On Windows you can use PowerShell instead:

rustc -Vv | Select-String "host:" | ForEach-Object {$_.Line.split(" ")[1]}

Here's a Node.js script to append the target triple to a binary:

const execa = require('execa')
const fs = require('fs')

let extension = ''
if (process.platform === 'win32') {
extension = '.exe'
}

async function main() {
const rustInfo = (await execa('rustc', ['-vV'])).stdout
const targetTriple = /host: (\S+)/g.exec(rustInfo)[1]
if (!targetTriple) {
console.error('Failed to determine platform target triple')
}
fs.renameSync(
`src-tauri/binaries/sidecar${extension}`,
`src-tauri/binaries/sidecar-${targetTriple}${extension}`
)
}

main().catch((e) => {
throw e
})

Running it from JavaScript​

In the JavaScript code, import the Command class on the shell module and use the sidecar static method.

Note that you must configure the allowlist to enable shell > sidecar and configure all binaries in shell > scope.

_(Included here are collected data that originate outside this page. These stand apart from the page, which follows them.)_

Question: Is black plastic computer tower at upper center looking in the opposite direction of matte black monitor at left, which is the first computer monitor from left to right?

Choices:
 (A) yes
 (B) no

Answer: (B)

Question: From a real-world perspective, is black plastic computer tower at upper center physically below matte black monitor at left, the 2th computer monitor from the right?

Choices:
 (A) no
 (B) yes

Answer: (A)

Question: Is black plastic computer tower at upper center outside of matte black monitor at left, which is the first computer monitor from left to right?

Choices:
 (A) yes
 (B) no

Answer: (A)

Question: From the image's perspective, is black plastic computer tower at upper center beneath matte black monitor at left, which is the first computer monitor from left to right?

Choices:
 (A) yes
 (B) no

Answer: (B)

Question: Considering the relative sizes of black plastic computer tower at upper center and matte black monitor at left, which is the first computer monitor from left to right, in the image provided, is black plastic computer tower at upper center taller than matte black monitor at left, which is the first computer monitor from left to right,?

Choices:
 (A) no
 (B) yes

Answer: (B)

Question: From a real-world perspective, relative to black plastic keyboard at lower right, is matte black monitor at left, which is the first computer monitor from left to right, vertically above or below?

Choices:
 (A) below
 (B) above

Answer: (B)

import { Command } from '@tauri-apps/api/shell'
// alternatively, use `window.__TAURI__.shell.Command`
// `binaries/my-sidecar` is the EXACT value specified on `tauri.conf.json > tauri > bundle > externalBin`
const command = Command.sidecar('binaries/my-sidecar')
const output = await command.execute()

Running it from Rust​

On the Rust side, import the Command struct from the tauri::api::process module:

// `new_sidecar()` expects just the filename, NOT the whole path like in JavaScript
let (mut rx, mut child) = Command::new_sidecar("my-sidecar")
.expect("failed to create `my-sidecar` binary command")
.spawn()
.expect("Failed to spawn sidecar");

tauri::async_runtime::spawn(async move {
// read events such as stdout
while let Some(event) = rx.recv().await {
if let CommandEvent::Stdout(line) = event {
window
.emit("message", Some(format!("'{}'", line)))
.expect("failed to emit event");
// write to stdin
child.write("message from Rust\n".as_bytes()).unwrap();
}
}
});

Note that you must enable the process-command-api Cargo feature (Tauri's CLI will do this for you once you changed the config):

# Cargo.toml
[dependencies]
tauri = { version = "1", features = ["process-command-api", ...] }

Passing arguments​

You can pass arguments to Sidecar commands just like you would for running normal Commands (see Restricting access to the Command APIs).

First, define the arguments that need to be passed to the Sidecar command in tauri.conf.json:

{
"tauri": {
"bundle": {
"externalBin": [
"/absolute/path/to/sidecar",
"relative/path/to/binary",
"binaries/my-sidecar"
]
},
"allowlist": {
"shell": {
"sidecar": true,
"scope": [
{
"name": "binaries/my-sidecar",
"sidecar": true,
"args": [
"arg1",
"-a",
"--arg2",
{
"validator": "\\S+"
}
]
}
]
}
}
}
}

Then, to call the sidecar command, simply pass in all the arguments as an array:

import { Command } from '@tauri-apps/api/shell'
// alternatively, use `window.__TAURI__.shell.Command`
// `binaries/my-sidecar` is the EXACT value specified on `tauri.conf.json > tauri > bundle > externalBin`
// notice that the args array matches EXACTLY what is specified on `tauri.conf.json`.
const command = Command.sidecar('binaries/my-sidecar', [
'arg1',
'-a',
'--arg2',
'any-string-that-matches-the-validator',
])
const output = await command.execute()

Using Node.js on a Sidecar​

The Tauri sidecar example demonstrates how to use the sidecar API to run a Node.js application on Tauri. It compiles the Node.js code using pkg and uses the scripts above to run it.